**DATA TO USE**:
********************

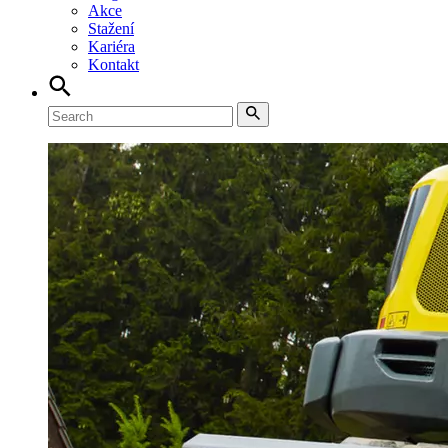
Akce
Stažení
Kariéra
Kontakt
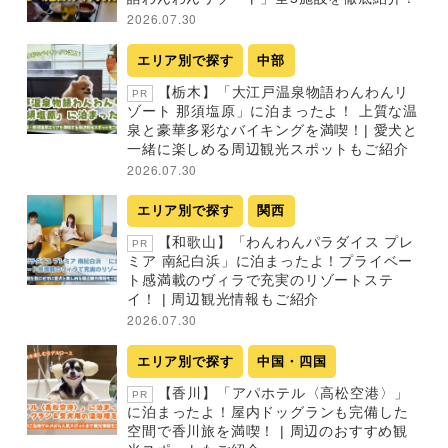
2026.07.30
エリア別で探す
中部
【栃木】「大江戸温泉物語わんわんリ
PR
ゾート 那須塩原」に泊まったよ！ 上質な温
泉と豪華多彩なバイキングを満喫！| 愛犬と
一緒に楽しめる周辺観光スポットもご紹介
2026.07.30
エリア別で探す
関西
【和歌山】「わんわんパラダイス プレ
PR
ミア 南紀白浜」に泊まったよ！プライベー
ト感満載のヴィラで充実のリゾートステ
イ！ | 周辺観光情報もご紹介
2026.07.30
エリア別で探す
中国・四国
【香川】「アパホテル〈高松空港〉」
PR
に泊まったよ！屋内ドッグランも完備した
空間で香川旅を満喫！ | 周辺のおすすめ観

********************

**EXERCISE REQUIREMENTS**:
Copy out each line above that contains the string "に泊まったよ".

**SOLUTION**:
ゾート 那須塩原」に泊まったよ！ 上質な温
ミア 南紀白浜」に泊まったよ！プライベー
に泊まったよ！屋内ドッグランも完備した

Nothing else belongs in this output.